• **EXERCISE PROMPT**
Arrange all of the data below as a numbered list, skipping any blank lines. Leave the pictures out.

=== ENTRIES PROVIDED ===

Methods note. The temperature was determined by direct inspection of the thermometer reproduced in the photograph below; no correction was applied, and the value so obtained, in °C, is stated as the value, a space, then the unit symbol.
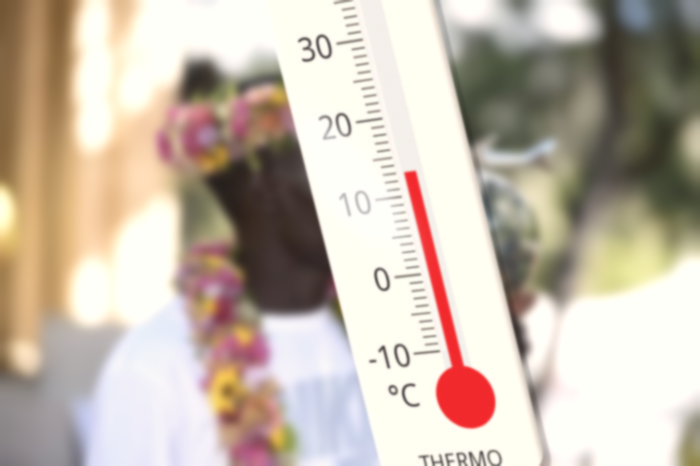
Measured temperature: 13 °C
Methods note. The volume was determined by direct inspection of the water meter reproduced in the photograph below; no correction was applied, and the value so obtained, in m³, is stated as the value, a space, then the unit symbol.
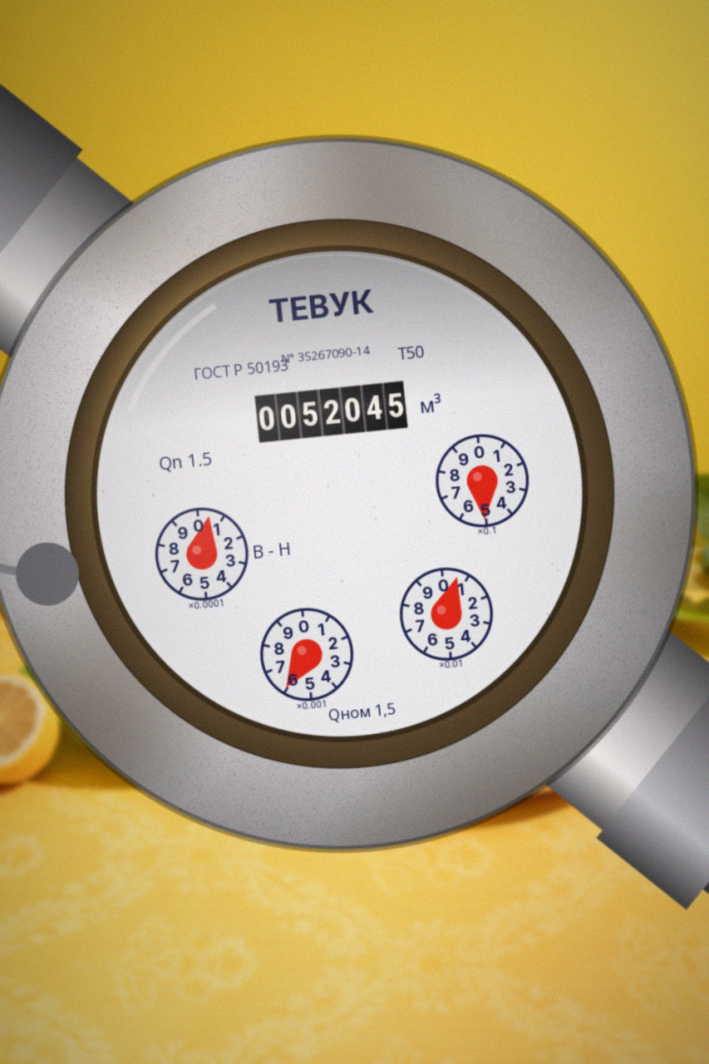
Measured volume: 52045.5060 m³
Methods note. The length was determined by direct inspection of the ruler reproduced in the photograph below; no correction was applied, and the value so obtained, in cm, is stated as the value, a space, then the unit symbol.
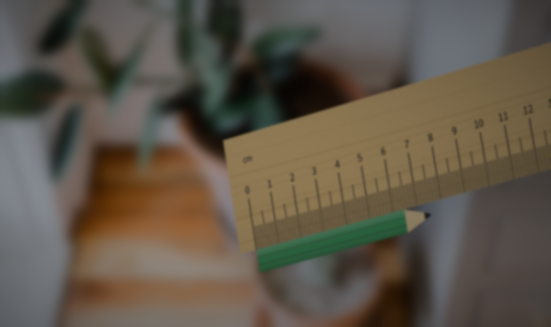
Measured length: 7.5 cm
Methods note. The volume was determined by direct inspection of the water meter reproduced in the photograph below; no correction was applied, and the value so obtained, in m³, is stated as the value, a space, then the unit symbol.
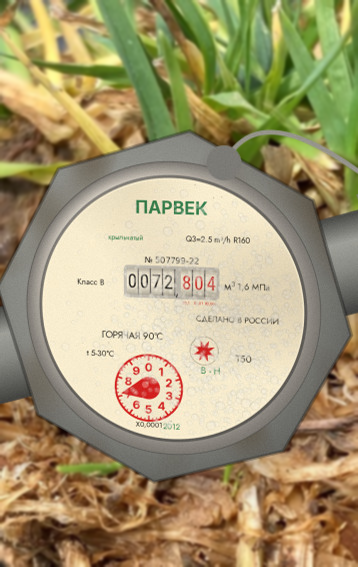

===

• **EXERCISE ANSWER**
1. Methods note. The temperature was determined by direct inspection of the thermometer reproduced in the photograph below; no correction was applied, and the value so obtained, in °C, is stated as the value, a space, then the unit symbol.
2. Measured temperature: 13 °C
3. Methods note. The volume was determined by direct inspection of the water meter reproduced in the photograph below; no correction was applied, and the value so obtained, in m³, is stated as the value, a space, then the unit symbol.
4. Measured volume: 52045.5060 m³
5. Methods note. The length was determined by direct inspection of the ruler reproduced in the photograph below; no correction was applied, and the value so obtained, in cm, is stated as the value, a space, then the unit symbol.
6. Measured length: 7.5 cm
7. Methods note. The volume was determined by direct inspection of the water meter reproduced in the photograph below; no correction was applied, and the value so obtained, in m³, is stated as the value, a space, then the unit symbol.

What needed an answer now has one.